◆ **WHAT YOU HAVE TO DO**
Report only the number of lines in the items below that contain the string "менеджменту".

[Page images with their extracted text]

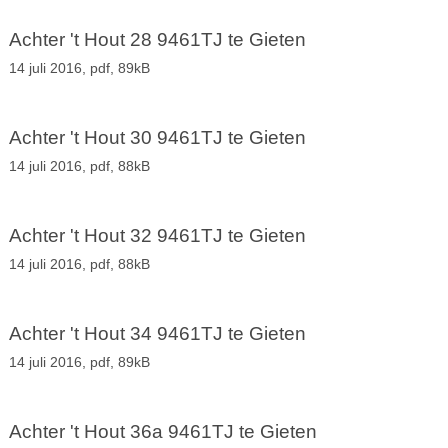
Achter 't Hout 28 9461TJ te Gieten
14 juli 2016,
pdf
, 89kB
Achter 't Hout 30 9461TJ te Gieten
14 juli 2016,
pdf
, 88kB
Achter 't Hout 32 9461TJ te Gieten
14 juli 2016,
pdf
, 88kB
Achter 't Hout 34 9461TJ te Gieten
14 juli 2016,
pdf
, 89kB
Achter 't Hout 36a 9461TJ te Gieten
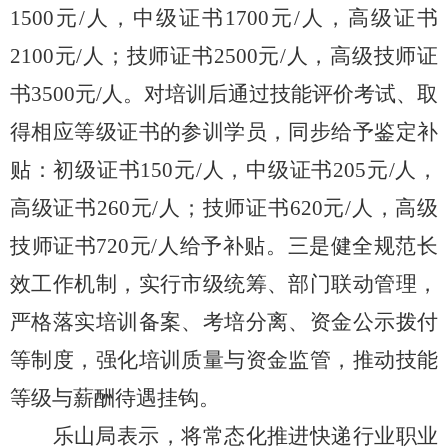
1500元/人，中级证书1700元/人，高级证书
2100元/人；技师证书2500元/人，高级技师证
书3500元/人。对培训后通过技能评价考试、取
得相应等级证书的参训学员，同步给予鉴定补
贴：初级证书150元/人，中级证书205元/人，
高级证书260元/人；技师证书620元/人，高级
技师证书720元/人给予补贴。三是健全规范长
效工作机制，实行市级统筹、部门联动管理，
严格落实培训备案、考培分离、资金公示拨付
等制度，强化培训质量与资金监管，推动技能
等级与薪酬待遇挂钩。
乐山局表示，将常态化推进快递行业职业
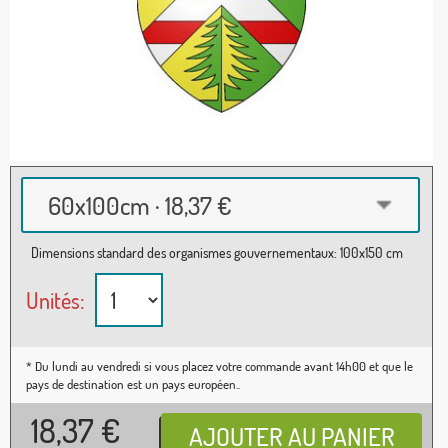
60x100cm · 18,37 €
Dimensions standard des organismes gouvernementaux: 100x150 cm
Unités:
* Du lundi au vendredi si vous placez votre commande avant 14h00 et que le
pays de destination est un pays européen..
18,37
€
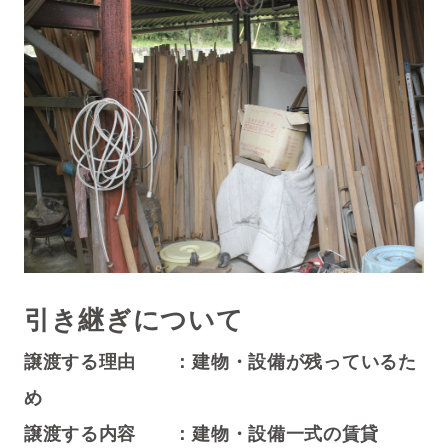
引き継ぎについて
譲渡する理由 ：
建物・設備が残っているた
め
譲渡する内容 ：建物・設備一式の賃貸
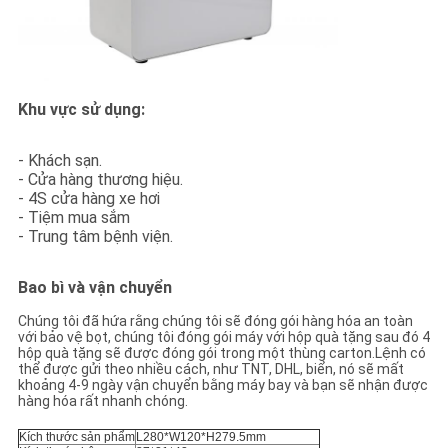
Khu vực sử dụng:
- Khách sạn.
- Cửa hàng thương hiệu.
- 4S cửa hàng xe hơi
- Tiệm mua sắm
- Trung tâm bệnh viện.
Bao bì và vận chuyển
Chúng tôi đã hứa rằng chúng tôi sẽ đóng gói hàng hóa an toàn
với bảo vệ bọt, chúng tôi đóng gói máy với hộp quà tặng sau đó 4
hộp quà tặng sẽ được đóng gói trong một thùng carton.Lệnh có
thể được gửi theo nhiều cách, như TNT, DHL, biển, nó sẽ mất
khoảng 4-9 ngày vận chuyển bằng máy bay và bạn sẽ nhận được
hàng hóa rất nhanh chóng.
Kích thước sản phẩm
L280*W120*H279.5mm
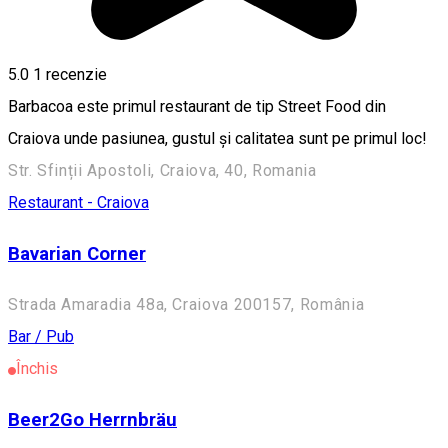
5.0
1 recenzie
Barbacoa este primul restaurant de tip Street Food din
Craiova unde pasiunea, gustul și calitatea sunt pe primul loc!
Str. Sfinții Apostoli, Craiova, 40, Romania
Restaurant - Craiova
Bavarian Corner
Strada Amaradia 48a, Craiova 200157, România
Bar / Pub
Închis
Beer2Go Herrnbräu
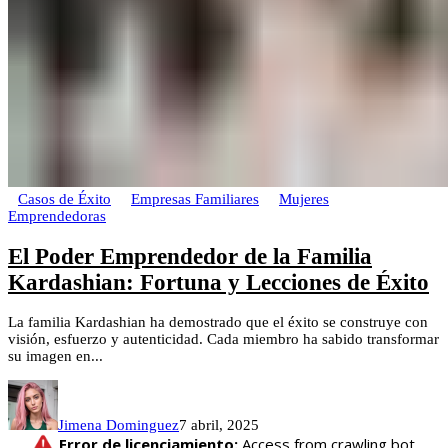
Casos de Éxito
Empresas Familiares
Mujeres
Emprendedoras
El Poder Emprendedor de la Familia
Kardashian: Fortuna y Lecciones de Éxito
La familia Kardashian ha demostrado que el éxito se construye con
visión, esfuerzo y autenticidad. Cada miembro ha sabido transformar
su imagen en...
Jimena Dominguez
7 abril, 2025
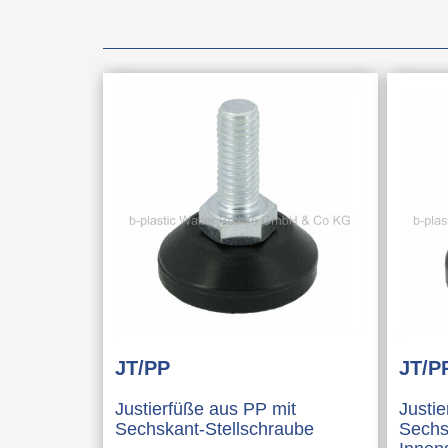
JT/PP
JT/P
Justierfüße aus PP mit
Justi
Sechskant-Stellschraube
Sechs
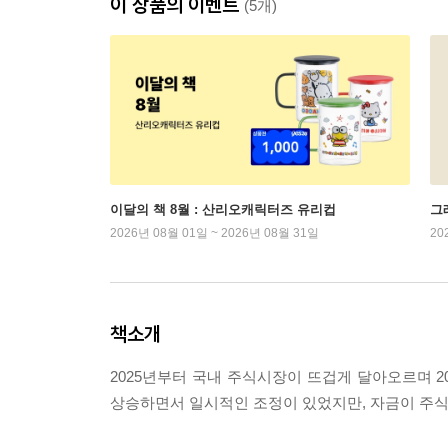
이 상품의 이벤트
(5개)
이달의 책 8월 : 산리오캐릭터즈 유리컵
그래
2026년 08월 01일 ~ 2026년 08월 31일
20
책소개
2025년부터 국내 주식시장이 뜨겁게 달아오르며 20
상승하면서 일시적인 조정이 있었지만, 자금이 주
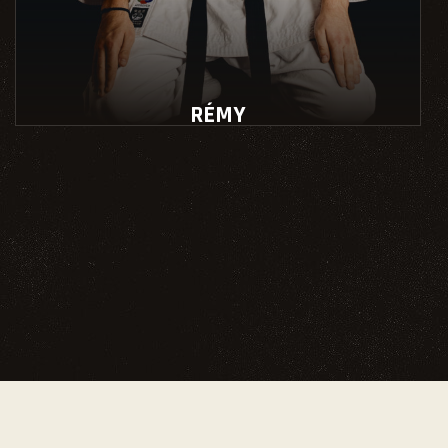
RÉMY
Instructeur école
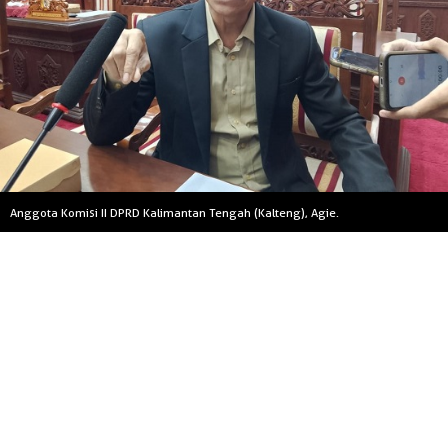
Anggota Komisi II DPRD Kalimantan Tengah (Kalteng), Agie.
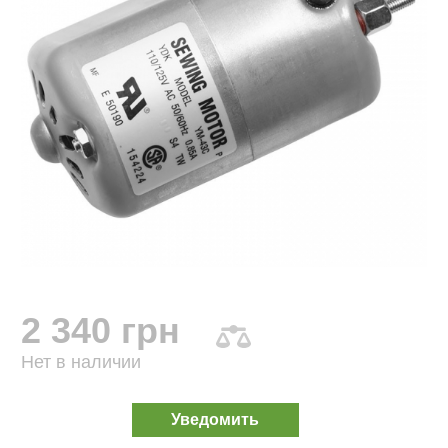
2 340 грн
Нет в наличии
Уведомить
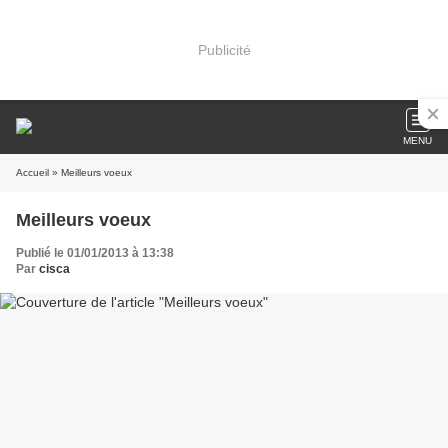
Publicité
MENU
Accueil
» Meilleurs voeux
Meilleurs voeux
Publié le 01/01/2013 à 13:38
Par
cisca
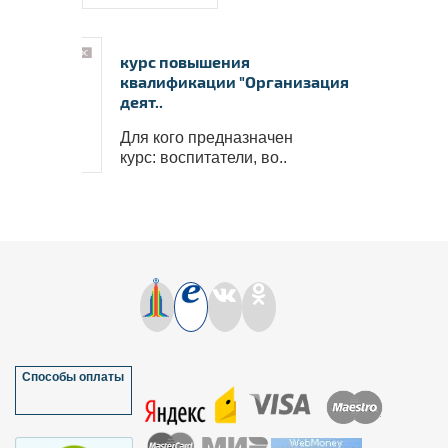
курс повышения
квалификации "Организация
деят..
Для кого предназначен
курс: воспитатели, во..
Способы оплаты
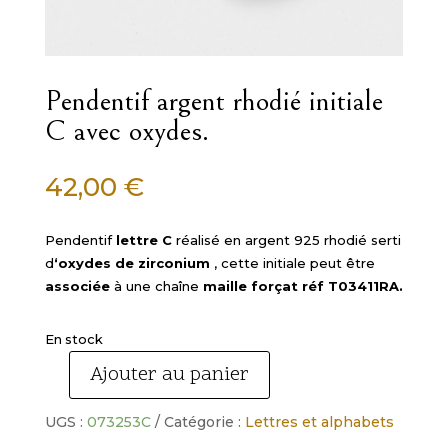
Pendentif argent rhodié initiale
C avec oxydes.
42,00
€
Pendentif
lettre C
réalisé en argent 925 rhodié serti
d
‘oxydes de zirconium
, cette initiale peut être
associée
à une chaîne
maille forçat réf T03411RA.
En stock
Ajouter au panier
quantité
de
UGS :
073253C
Catégorie :
Lettres et alphabets
Pendentif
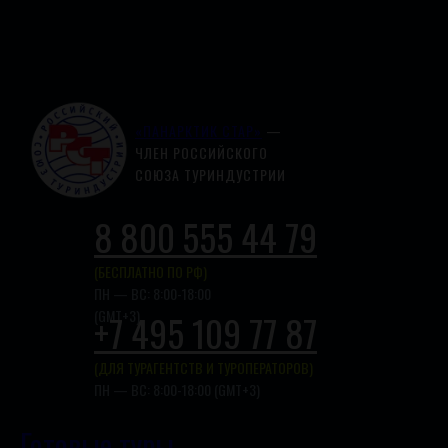
«ПАНАРКТИК СТАР»
—
ЧЛЕН РОССИЙСКОГО
СОЮЗА ТУРИНДУСТРИИ
8 800 555 44 79
(БЕСПЛАТНО ПО РФ)
ПН — ВС: 8:00-18:00
(GMT+3)
+7 495 109 77 87
(ДЛЯ ТУРАГЕНТСТВ И ТУРОПЕРАТОРОВ)
ПН — ВС: 8:00-18:00 (GMT+3)
Готовые туры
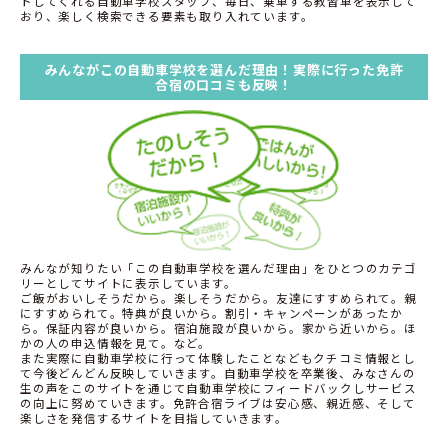
トしてくれる自動車学校スタッフ、毎日、乗車する教習車を表示して
おり、楽しく検索できる要素も取り入れています。
みんながこの自動車学校を選んだ理由！実際に行った免許
合宿の口コミも反映！
みんなが知りたい「この自動車学校を選んだ理由」をひとつのカテゴ
リーとしてサイトに表示しています。
ご飯がおいしそうだから。楽しそうだから。友達にすすめられて。親
にすすめられて。特典が良いから。割引・キャンペーンがあったか
ら。保証内容が良いから。宿泊施設が良いから。家から近いから。ほ
かの人の申込情報を見て。など。
また実際に自動車学校に行って体験したことなどもクチコミ情報とし
て今後どんどん反映していきます。自動車学校を卒業後、みなさんの
生の声をこのサイトを通じて自動車学校にフィードバックしサービス
の向上に努めていきます。免許合宿ライブは安心感、親近感、そして
楽しさを発信するサイトを目指していきます。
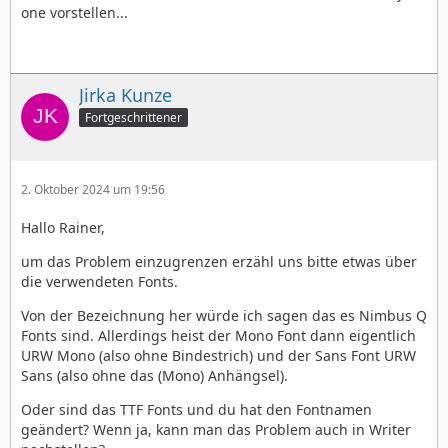
one vorstellen...
Jirka Kunze
Fortgeschrittener
2. Oktober 2024 um 19:56
Hallo Rainer,
um das Problem einzugrenzen erzähl uns bitte etwas über
die verwendeten Fonts.
Von der Bezeichnung her würde ich sagen das es Nimbus Q
Fonts sind. Allerdings heist der Mono Font dann eigentlich
URW Mono (also ohne Bindestrich) und der Sans Font URW
Sans (also ohne das (Mono) Anhängsel).
Oder sind das TTF Fonts und du hat den Fontnamen
geändert? Wenn ja, kann man das Problem auch in Writer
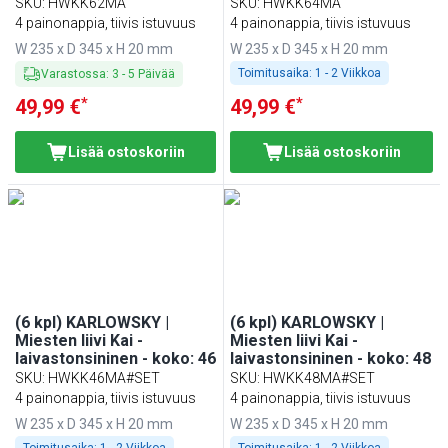
SKU
:
HWKK62MA
SKU
:
HWKK64MA
4 painonappia, tiivis istuvuus
4 painonappia, tiivis istuvuus
W 235 x D 345 x H 20 mm
W 235 x D 345 x H 20 mm
Toimitusaika:
1 - 2 Viikkoa
Varastossa
:
3
-
5
Päivää
*
*
49,99 €
49,99 €
Lisää ostoskoriin
Lisää ostoskoriin
(6 kpl) KARLOWSKY |
(6 kpl) KARLOWSKY |
Miesten liivi Kai -
Miesten liivi Kai -
laivastonsininen - koko: 46
laivastonsininen - koko: 48
SKU
:
HWKK46MA#SET
SKU
:
HWKK48MA#SET
4 painonappia, tiivis istuvuus
4 painonappia, tiivis istuvuus
W 235 x D 345 x H 20 mm
W 235 x D 345 x H 20 mm
Toimitusaika:
1 - 2 Viikkoa
Toimitusaika:
1 - 2 Viikkoa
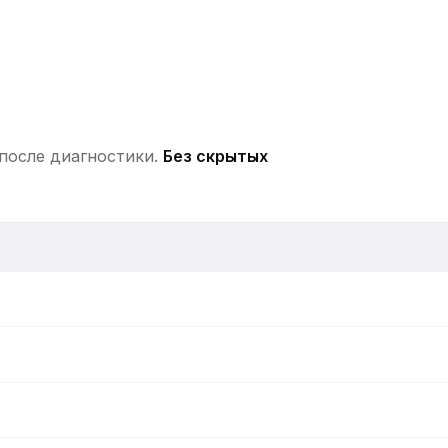
 после диагностики.
Без скрытых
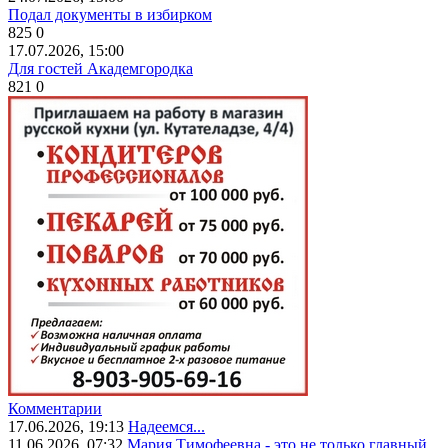
Подал документы в избирком
825
0
17.07.2026, 15:00
Для гостей Академгородка
821
0
Комментарии
17.06.2026, 19:13
Надеемся...
11.06.2026, 07:32
Мария Тимофеевна - это не только главный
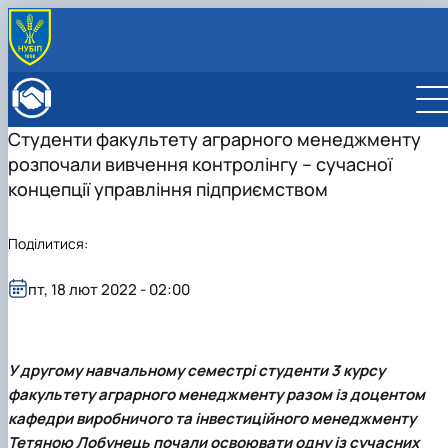
ПРО ФАКУЛЬТЕТ
Історія факультету
КАФЕДРИ
Студенти факультету аграрного менеджменту
Адміністрація факультету
ОСВІТНЯ ДІЯЛЬНІСТЬ
розпочали вивчення контролінгу – сучасної
Бакалаврат
ВСТУПНИКУ
Магістратура
Загальна інформація
концепції управління підприємством
МІЖНАРОДНА ДІЯЛЬНІСТЬ
Розклад
Бакалавр
Міжнародні партнери
ВЧЕНА РАДА
Підготовка аспірантів
Магістр
Міжнародні програми з можливістю отримання
РАДА РОБОТОДАВЦІВ
Поділитися:
Науково-дослідна робота
Доктор філософії (PhD)
подвійних дипломів (Double Degree Pr…
Практичне навчання
Англомовна магістратура/ English speaking MSc
пт, 18 лют 2022 - 02:00
Виховна та спортивна робота
Program in Management
Сенат студентської організації факультету
Стипендія
У другому навчальному семестрі студенти 3 курсу
факультету аграрного менеджменту разом із доцентом
кафедри виробничого та інвестиційного менеджменту
Тетяною Лобунець почали освоювати одну із сучасних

◆ **SOLUTION TO THE EXERCISE**
3